While Wood’s first question about whether Deputy Prime Minister Sir Louis Straker – who and his wife, Lady Linda, had attended the town hall meeting late – had renounced his United States citizenship was greeted with much objection from the ostensibly partisan audience, her second – more unexpected – claim was greeted with consternation, bewilderment, embarrassment, outrage and antagonism primarily by ULP party supporters in the standing-room-only meeting.
“I’m here as ‘no P’,” Wood said. “I represent St. Vincent and the Grenadines…,” claiming she was sexually assaulted “all over and over again,” without stating when, where and by whom.
As the cacophony sought to drown Wood out, one woman — who was later discovered to be Wood’s friend and town native – was heard shouting: “Let the girl talk; freedom of speech.”
Then, the discomfort reached a crescendo when Wood made the most serious allegation about Prime Minister Gonsalves.
Addressing the Vincentian leader directly – who was at the podium on the elevated stage; his wife, Eloise, sitting to his right at the head table – Wood blurted out: “I am a young lady. I was 15 years old when I walked up to your office, and you attacked me.”
While Wood did not state how she was attacked, most in the audience could not believe their ears. Some hung their heads down, while others put their hands on their jaw, but most shouted back at Wood, disputing her allegation.
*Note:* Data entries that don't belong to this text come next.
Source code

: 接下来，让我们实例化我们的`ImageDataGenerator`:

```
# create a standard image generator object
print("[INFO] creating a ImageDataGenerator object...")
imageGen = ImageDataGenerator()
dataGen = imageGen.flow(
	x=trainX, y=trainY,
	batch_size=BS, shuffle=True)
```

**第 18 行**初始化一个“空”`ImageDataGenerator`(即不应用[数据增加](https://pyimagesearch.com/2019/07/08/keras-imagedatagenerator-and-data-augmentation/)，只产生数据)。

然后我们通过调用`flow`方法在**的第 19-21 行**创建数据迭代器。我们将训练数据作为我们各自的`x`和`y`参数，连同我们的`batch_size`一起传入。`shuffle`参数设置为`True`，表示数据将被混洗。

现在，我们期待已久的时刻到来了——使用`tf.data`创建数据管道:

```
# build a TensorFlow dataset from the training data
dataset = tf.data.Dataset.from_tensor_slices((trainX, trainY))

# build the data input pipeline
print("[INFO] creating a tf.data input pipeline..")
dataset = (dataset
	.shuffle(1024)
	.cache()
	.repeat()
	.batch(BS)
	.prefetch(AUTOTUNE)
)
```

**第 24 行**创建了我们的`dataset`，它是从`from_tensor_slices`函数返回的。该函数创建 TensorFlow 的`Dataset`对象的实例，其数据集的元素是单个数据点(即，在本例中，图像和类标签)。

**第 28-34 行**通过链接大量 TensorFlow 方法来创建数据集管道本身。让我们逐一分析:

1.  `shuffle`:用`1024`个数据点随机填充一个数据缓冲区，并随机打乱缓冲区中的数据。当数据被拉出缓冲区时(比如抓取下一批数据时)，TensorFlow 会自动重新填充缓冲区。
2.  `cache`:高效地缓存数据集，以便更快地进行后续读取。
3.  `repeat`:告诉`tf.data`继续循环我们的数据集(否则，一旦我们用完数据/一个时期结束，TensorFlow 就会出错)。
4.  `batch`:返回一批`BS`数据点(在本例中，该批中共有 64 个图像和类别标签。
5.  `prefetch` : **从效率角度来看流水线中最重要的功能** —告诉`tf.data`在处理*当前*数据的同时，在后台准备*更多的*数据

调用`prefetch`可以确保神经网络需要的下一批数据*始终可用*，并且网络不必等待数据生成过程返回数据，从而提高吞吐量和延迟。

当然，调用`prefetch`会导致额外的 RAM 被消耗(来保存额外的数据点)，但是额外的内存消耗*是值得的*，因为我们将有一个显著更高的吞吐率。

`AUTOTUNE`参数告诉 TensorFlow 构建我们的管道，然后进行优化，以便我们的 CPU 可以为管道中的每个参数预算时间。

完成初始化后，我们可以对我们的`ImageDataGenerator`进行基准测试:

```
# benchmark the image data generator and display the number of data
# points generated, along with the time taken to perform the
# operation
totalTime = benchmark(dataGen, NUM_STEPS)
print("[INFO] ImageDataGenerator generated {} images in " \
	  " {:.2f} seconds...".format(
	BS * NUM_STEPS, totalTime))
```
It took a few minutes for the moderator of the town hall meeting, Vaughan Toney, president and chief executive officer of the Friends of Crown Heights Educational Center, at the urging of some members of the audience, to restore order.
Amid the dissonance and serious allegation, the prime minister stood at the podium, remaining very calm and composed.
Then, he simply answered Wood: “You made an allegation, and it’s not true.”
He then proceeded to answer Wood’s other query about Sir Louis: “I happen to know Louis Straker is not a citizen of America.”
Sir Louis did not speak at the town hall meeting, but he and Lady Straker walked out shortly after a calypsonian, shockingly, blurted out an “F bomb” when asking a question.
It was not clear what was said to Vincent Kennedy, who carries the calypso sobriquet “Groovy D,” while he was asking his question, but Kennedy, who suffered a stroke a few years ago, lost his cool in issuing the profanity, taking his seat immediately afterwards.
His outburst left the audience in shock, and it took some doing by the moderator to restore calm.
Despite the firestorm of allegations and outbursts, Prime Minister Gonsalves, as is customary, proceeded to give detailed answers to a slew of questions that ranged from allegations of medical negligence at the Milton Cato Memorial Hospital in Kingstown, the Vincentian capital, to land acquisition, to law and order.
The town hall meeting that started at about 7:30 pm ended at 11:17 pm.
Many, however, stood around past midnight, as the prime minister — whose primary mission to New York was to address the United Nations General Assembly Debate on Friday — greeted them and listened to their personal concerns.
“One of the things I learned from Dr. Gonsalves tonight is how to handle pressure,” said Sehon Marshall, former deputy New York consul general, now a minister counsellor at the St. Vincent and the Grenadines Mission to the United Nations, in giving the vote-of-thanks.
“Despite pressure, he maintained his composure,” added Marshall about Gonsalves.
In the immediate aftermath of Saturday’s town hall meeting, many ULP and NDP supporters took to the social medium, Facebook, to voice their opinions.
As expected, NDP supporters hailed Wood’s allegations, while ULP supporters denounced them vehemently.
Some ULP supporters also posted photos of Wood warmly embracing Prime Minister Gonsalves, at a town hall meeting, at the Friends of Crown Heights Educational Center in 2014.